E1 — Stratégie d'intervention

Aide à la décision : à partir du taux d'exploitation global η (déficit issu des évaluations B/C), de la faisabilité du renforcement et de la valeur patrimoniale, on oriente vers l'une des quatre stratégies — surveiller, réparer, renforcer ou démolir/reconstruire. Synthèse qualitative, à confronter au coût, à l'usage et au contexte.

[A] Matrice de décision — stratégie recommandée
Renseignez le diagnostic.

Logique — quatre stratégies

η ≤ 0,90 → Surveiller (entretien) · 0,90 < η ≤ 1,00 → Réparer (ponctuel)
1,00 < η et renforcement faisable → Renforcer (D1 / D2 / D3)
η élevé + renforcement difficile + valeur limitée → Démolir / reconstruire
Forte valeur patrimoniale → biais vers le renforcement (même lourd)

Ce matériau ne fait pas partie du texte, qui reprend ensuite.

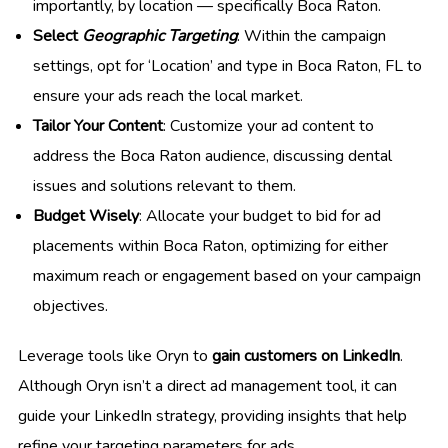
importantly, by location — specifically Boca Raton.
Select
Geographic Targeting
: Within the campaign
settings, opt for ‘Location’ and type in Boca Raton, FL to
ensure your ads reach the local market.
Tailor Your Content
: Customize your ad content to
address the Boca Raton audience, discussing dental
issues and solutions relevant to them.
Budget Wisely
: Allocate your budget to bid for ad
placements within Boca Raton, optimizing for either
maximum reach or engagement based on your campaign
objectives.
Leverage tools like Oryn to
gain customers on LinkedIn
.
Although Oryn isn’t a direct ad management tool, it can
guide your LinkedIn strategy, providing insights that help
refine your targeting parameters for ads.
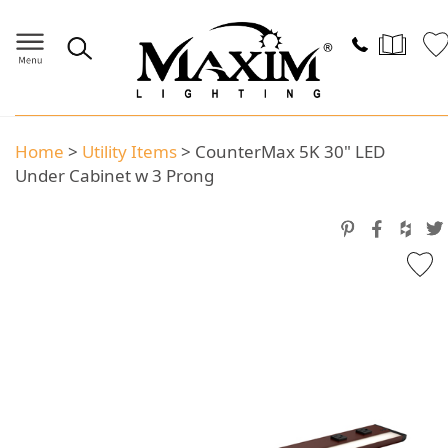
Home
>
Utility Items
>
CounterMax 5K 30" LED
Under Cabinet w 3 Prong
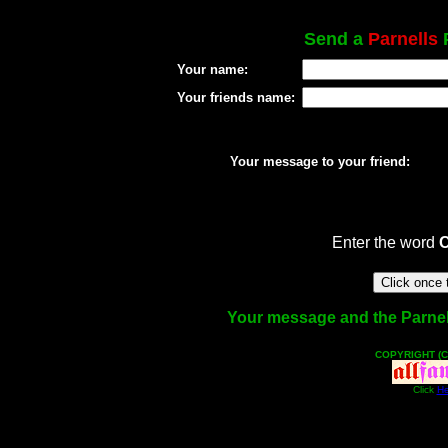
Send a
Parnells
P
Your name:
Your friends name:
Your message to your friend:
Enter the word
Your message and the Parnells
COPYRIGHT (C
Click
He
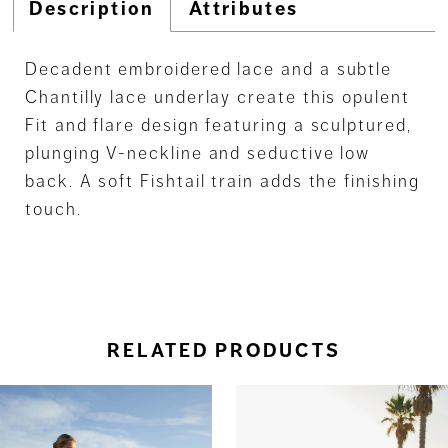
Description
Attributes
Decadent embroidered lace and a subtle
Chantilly lace underlay create this opulent
Fit and flare design featuring a sculptured,
plunging V-neckline and seductive low
back. A soft Fishtail train adds the finishing
touch.
RELATED PRODUCTS
ause Autoplay
revious Slide
ext Slide
0
Related
Skip
Products
to
1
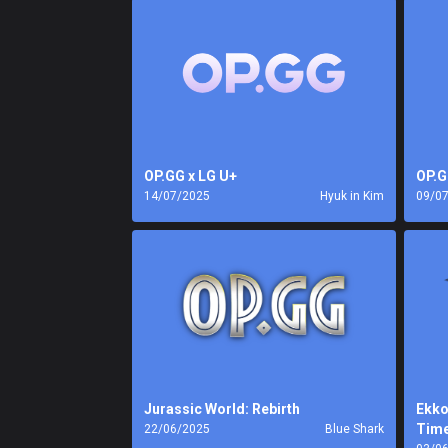
OP.GG x LG U+
OP.G
14/07/2025
Hyuk in Kim
09/0
Jurassic World: Rebirth
Ekko
Tim
22/06/2025
Blue Shark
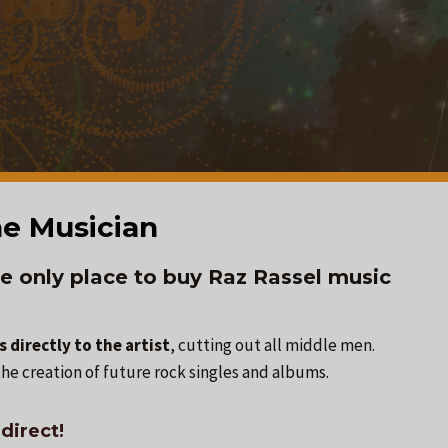
e Musician
e only place to buy Raz Rassel music
 directly to the artist
, cutting out all middle men.
he creation of future rock singles and albums.
direct!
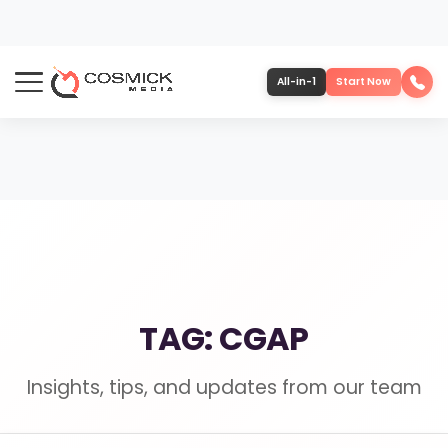
All-in-1
Start Now
Portfolio
Services
Team
TAG: CGAP
Software
Insights, tips, and updates from our team
Contact
More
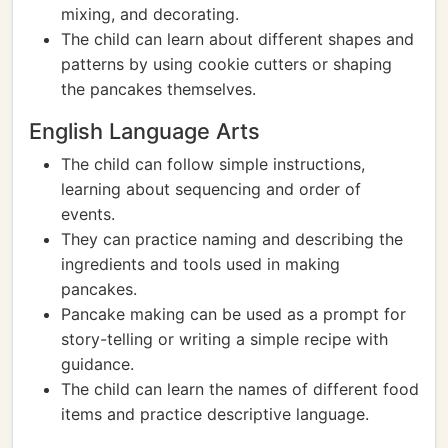
mixing, and decorating.
The child can learn about different shapes and
patterns by using cookie cutters or shaping
the pancakes themselves.
English Language Arts
The child can follow simple instructions,
learning about sequencing and order of
events.
They can practice naming and describing the
ingredients and tools used in making
pancakes.
Pancake making can be used as a prompt for
story-telling or writing a simple recipe with
guidance.
The child can learn the names of different food
items and practice descriptive language.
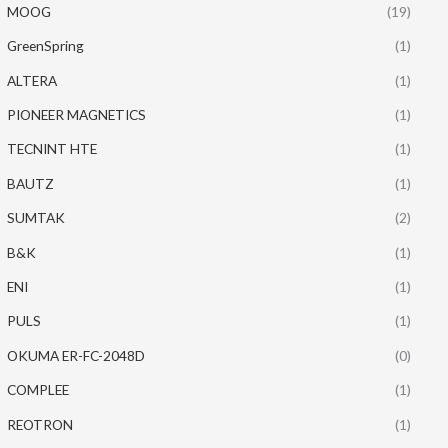
MOOG
(19)
GreenSpring
(1)
ALTERA
(1)
PIONEER MAGNETICS
(1)
TECNINT HTE
(1)
BAUTZ
(1)
SUMTAK
(2)
B&K
(1)
ENI
(1)
PULS
(1)
OKUMA ER-FC-2048D
(0)
COMPLEE
(1)
REOTRON
(1)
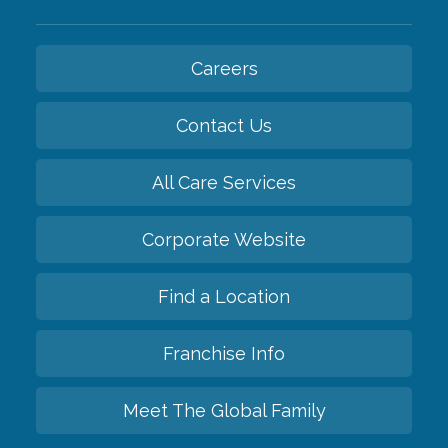
Careers
Contact Us
All Care Services
Corporate Website
Find a Location
Franchise Info
Meet The Global Family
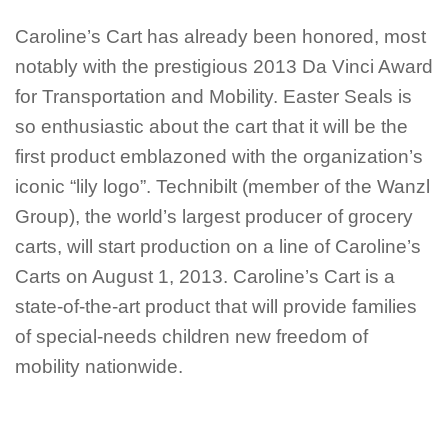
Caroline’s Cart has already been honored, most
notably with the prestigious 2013 Da Vinci Award
for Transportation and Mobility. Easter Seals is
so enthusiastic about the cart that it will be the
first product emblazoned with the organization’s
iconic “lily logo”. Technibilt (member of the Wanzl
Group), the world’s largest producer of grocery
carts, will start production on a line of Caroline’s
Carts on August 1, 2013. Caroline’s Cart is a
state-of-the-art product that will provide families
of special-needs children new freedom of
mobility nationwide.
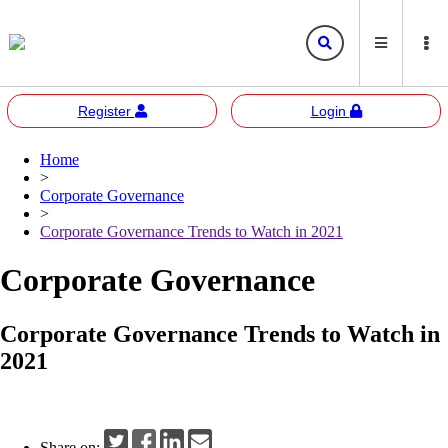
Register
Login
Home
Bursa
Bursa Malaysia
>
Marketplace
Corporate Governance
Corporate Governance
Bursa Anywhere
Bursa Academy
>
Corporate Governance Trends to Watch in 2021
Sustainability
Bursa Sustain
Bursa 2U
Corporate Governance
Responsible Investment
Bursa Speaks
Corporate Governance Trends to Watch in
Resources
2021
E-learning
Events
Share on:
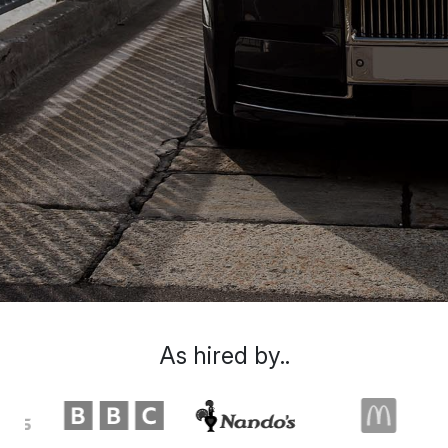
As hired by..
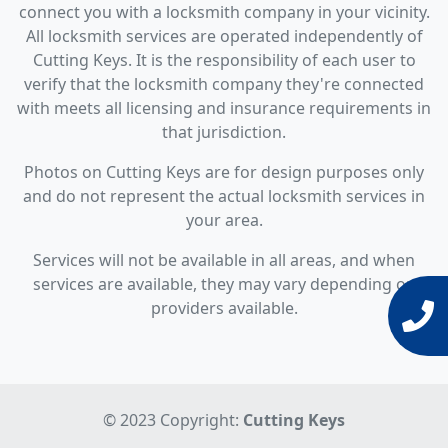
connect you with a locksmith company in your vicinity.
All locksmith services are operated independently of
Cutting Keys. It is the responsibility of each user to
verify that the locksmith company they're connected
with meets all licensing and insurance requirements in
that jurisdiction.
Photos on Cutting Keys are for design purposes only
and do not represent the actual locksmith services in
your area.
Services will not be available in all areas, and when
services are available, they may vary depending on
providers available.
© 2023 Copyright:
Cutting Keys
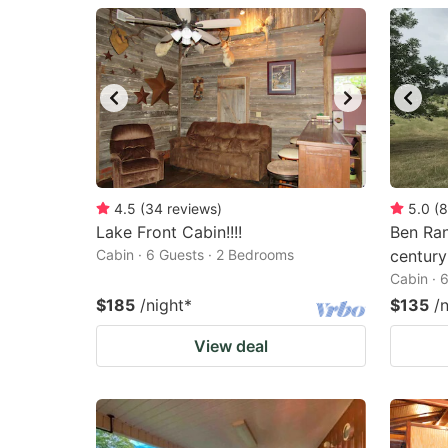
question
qu
mark
m
key
k
to
to
get
ge
the
th
keyboard
k
4.5
(
34
reviews
)
5.0
(
8
Lake Front Cabin!!!!
Ben Ran
shortcuts
sh
Cabin · 6 Guests · 2 Bedrooms
century
for
fo
Cabin · 
changing
c
$185
/night
*
$135
/
dates.
da
View deal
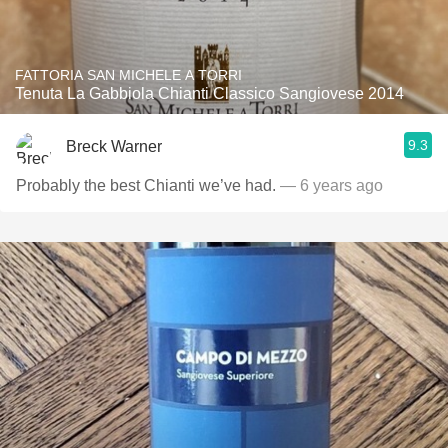
FATTORIA SAN MICHELE A TORRI
Tenuta La Gabbiola Chianti Classico Sangiovese 2014
9.3
Breck Warner
Probably the best Chianti we’ve had.
— 6 years ago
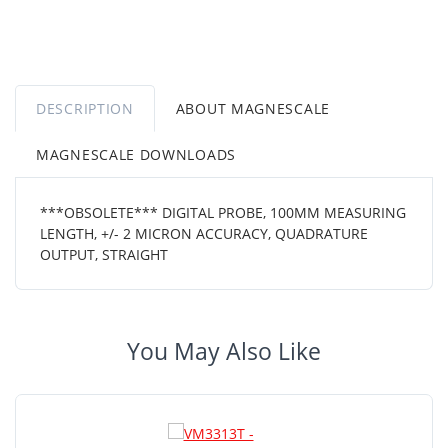
DESCRIPTION
ABOUT MAGNESCALE
MAGNESCALE DOWNLOADS
***OBSOLETE*** DIGITAL PROBE, 100MM MEASURING
LENGTH, +/- 2 MICRON ACCURACY, QUADRATURE
OUTPUT, STRAIGHT
You May Also Like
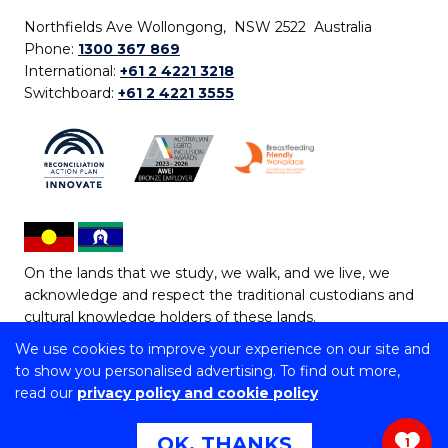
Northfields Ave Wollongong, NSW 2522 Australia
Phone:
1300 367 869
International:
+61 2 4221 3218
Switchboard:
+61 2 4221 3555
On the lands that we study, we walk, and we live, we
acknowledge and respect the traditional custodians and
cultural knowledge holders of these lands.
We use cookies to improve your experience on our site and
Copyright © 2026 University of Wollongong
to show you personalised advertising. To find out more,
CRICOS Provider No: 00102E | TEQSA Provider ID:
read our
privacy policy and cookie policy
PRV12062 | ABN: 61 060 567 686
Copyright & disclaimer
|
Privacy & cookie usage
|
Web
OK, THANKS
1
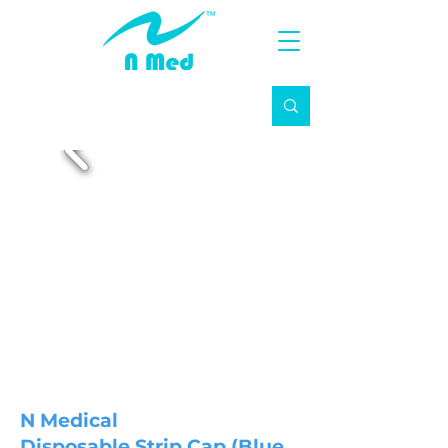
N Medical
Disposable Strip Cap (Blue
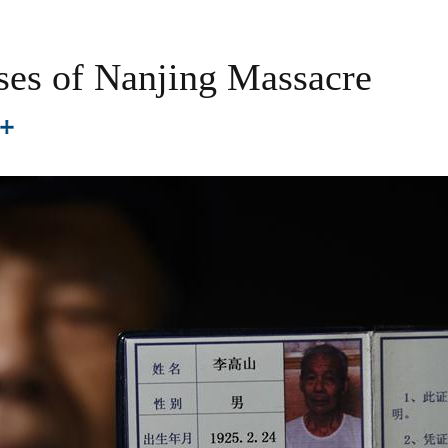
ses of Nanjing Massacre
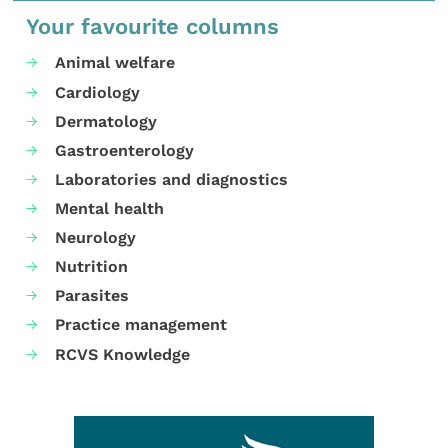
Your favourite columns
Animal welfare
Cardiology
Dermatology
Gastroenterology
Laboratories and diagnostics
Mental health
Neurology
Nutrition
Parasites
Practice management
RCVS Knowledge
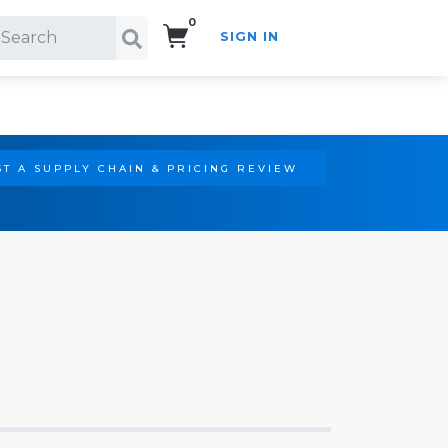
0
SIGN IN
Search!
T A SUPPLY CHAIN & PRICING REVIEW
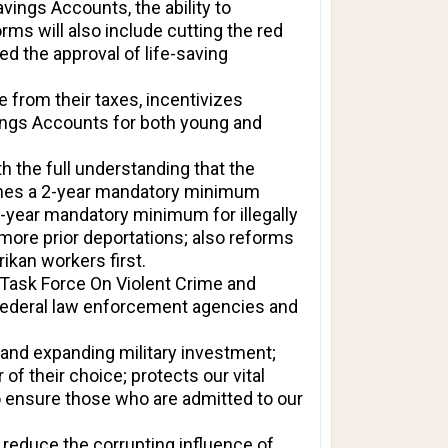
ings Accounts, the ability to
ms will also include cutting the red
ed the approval of life-saving
 from their taxes, incentivizes
ings Accounts for both young and
h the full understanding that the
lishes a 2-year mandatory minimum
 5-year mandatory minimum for illegally
 more prior deportations; also reforms
ikan workers first.
 Task Force On Violent Crime and
r federal law enforcement agencies and
 and expanding military investment;
of their choice; protects our vital
o ensure those who are admitted to our
reduce the corrupting influence of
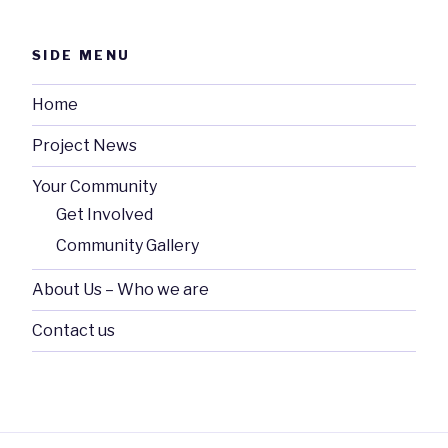
SIDE MENU
Home
Project News
Your Community
Get Involved
Community Gallery
About Us – Who we are
Contact us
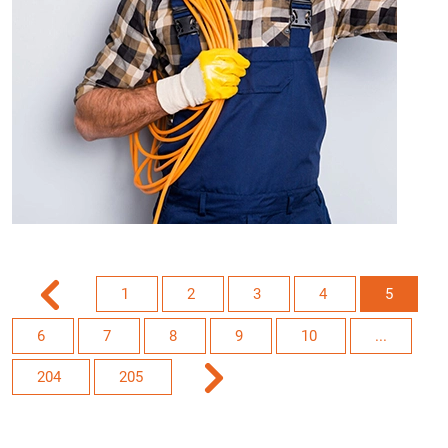
1
2
3
4
5
6
7
8
9
10
...
204
205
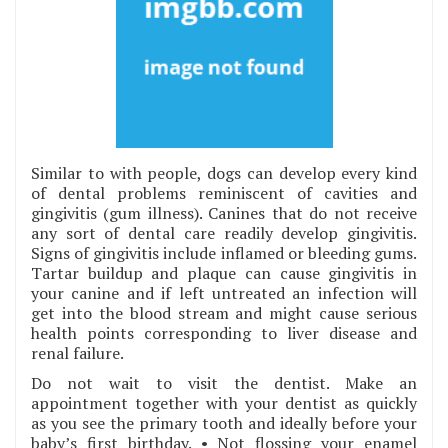
Similar to with people, dogs can develop every kind
of dental problems reminiscent of cavities and
gingivitis (gum illness). Canines that do not receive
any sort of dental care readily develop gingivitis.
Signs of gingivitis include inflamed or bleeding gums.
Tartar buildup and plaque can cause gingivitis in
your canine and if left untreated an infection will
get into the blood stream and might cause serious
health points corresponding to liver disease and
renal failure.
Do not wait to visit the dentist. Make an
appointment together with your dentist as quickly
as you see the primary tooth and ideally before your
baby’s first birthday. • Not flossing your enamel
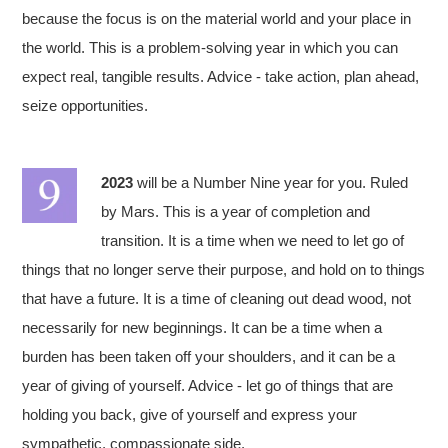
because the focus is on the material world and your place in
the world. This is a problem-solving year in which you can
expect real, tangible results. Advice - take action, plan ahead,
seize opportunities.
2023
will be a Number Nine year for you. Ruled
by Mars. This is a year of completion and
transition. It is a time when we need to let go of
things that no longer serve their purpose, and hold on to things
that have a future. It is a time of cleaning out dead wood, not
necessarily for new beginnings. It can be a time when a
burden has been taken off your shoulders, and it can be a
year of giving of yourself. Advice - let go of things that are
holding you back, give of yourself and express your
sympathetic, compassionate side.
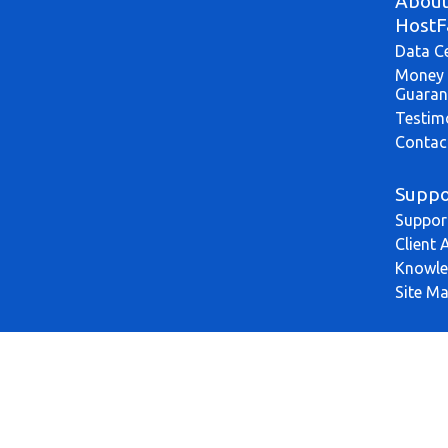
Abou
HostF
Data C
Money 
Guaran
Testim
Contac
Suppo
Suppor
Client 
Knowle
Site M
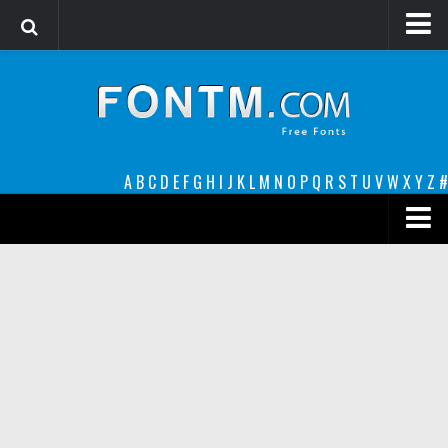
Login
Register
Font Finder powered by www.whatfontis.com
A
B
C
D
E
F
G
H
I
J
K
L
M
N
O
P
Q
R
S
T
U
V
W
X
Y
Z
#
Premium
decorative
legible
Script
Sans Serif
funny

Au-delà des chiffres : la décision intègre le coût relatif renforcement / reconstruction, la possibilité de libérer le site (un site occupé renchérit et complique le renforcement), les contraintes patrimoniales/réglementaires et le niveau de performance visé. Cet outil structure le raisonnement ; la décision finale relève du jugement d'ingénieur et de la maîtrise d'ouvrage.

Chaînage : le η provient des évaluations (B1 gravitaire, B2/B3/B4 sismique, C1 maçonnerie) ; les solutions de renforcement sont quantifiées en D1 (chemisage/FRP), D2 (contreventement) et D3 (sous-œuvre).